After the BLS releases the inflation numbers for September on Thursday, the government will be able to release the Social Security cost-of-living adjustment (COLA) for 2016. The adjustment will become effective with benefits payable for December but received by beneficiaries in January.
Although the first monthly Social Security payments were received in 1940, annual COLAs began being paid 35 years later in 1975. During 1975-82, COLAs were payable for June and received by beneficiaries in July. After 1982, COLAs were payable for December and received by beneficiaries in January.
How the Annual COLA is Determined
The adjacent table documents Social Security COLAs since the 1975 inception. Each year the COLA is calculated based on the change from the Q3 average of the Consumer Price Index for Urban Wage Earners and Clerical Workers (CPI-W) from the Q3 average of the previous year, rounded to one decimal place. If the average for the most recent year is below the previous high, there is no adjustment, as was the case in 2010 and 2011. Note that for 2011, the Q3 average was indeed higher than the 2010 average, but it was still below the 2009 average, hence no COLA. For the official announcement of the calculation on Social Security website, click here.

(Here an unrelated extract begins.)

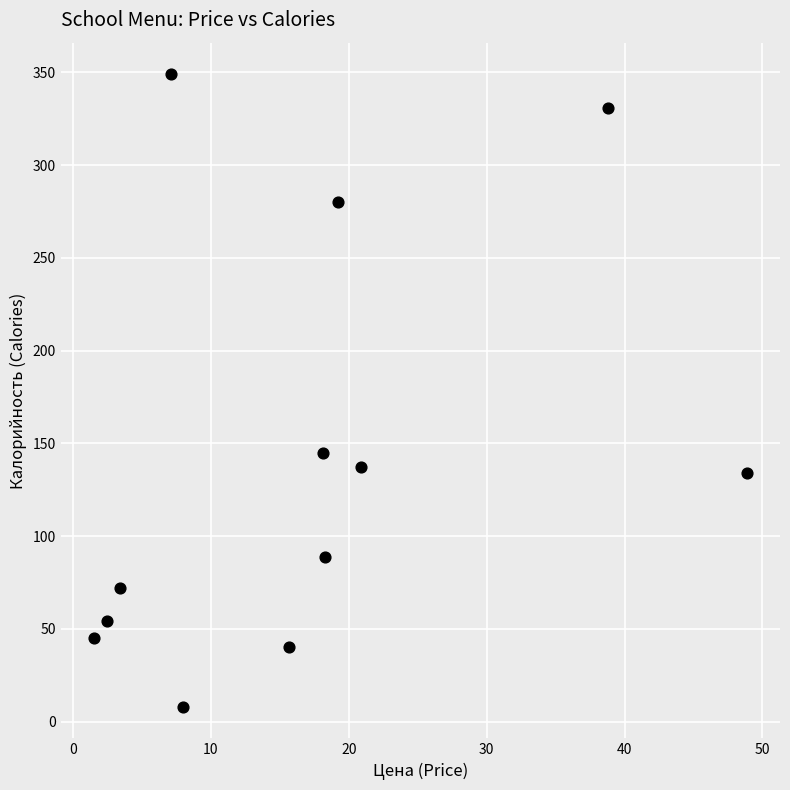

What is the average Y value?

140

Why the 2016 COLA will be Zero
With the release of Thursday’s CPI-W for September, the 2016 COLA will be established. So far we know that the year-over-year (YoY) change for July was -0.3% and the YoY change for August was -0.3%. If we simply take a linear extrapolation of the CPI-W itself for the last two months, the YoY inflation for September would -0.4%. The quarterly average would not trigger a COLA for 2016.

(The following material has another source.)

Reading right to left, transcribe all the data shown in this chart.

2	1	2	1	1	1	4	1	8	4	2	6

What would the September CPI-W need to be for even the skimpiest of COLAs — a 0.1% increase? September would have to show a 1 percent month-over-month increase in the CPI-W. A monthly increase of that magnitude has only occurred five times since the turn of the century, the last one being in March of 2011. What are the odds of another one in Thurdsay’s inflation data? Absolutely zero. In fact, a September MoM shrinkage is a far safer bet, largely resulting from the ongoing decline in energy costs, thanks mostly to lower gasoline prices. Since gas prices continued to plummet in September (more here), we will likely see an even smaller YoY change for this third month of Q3.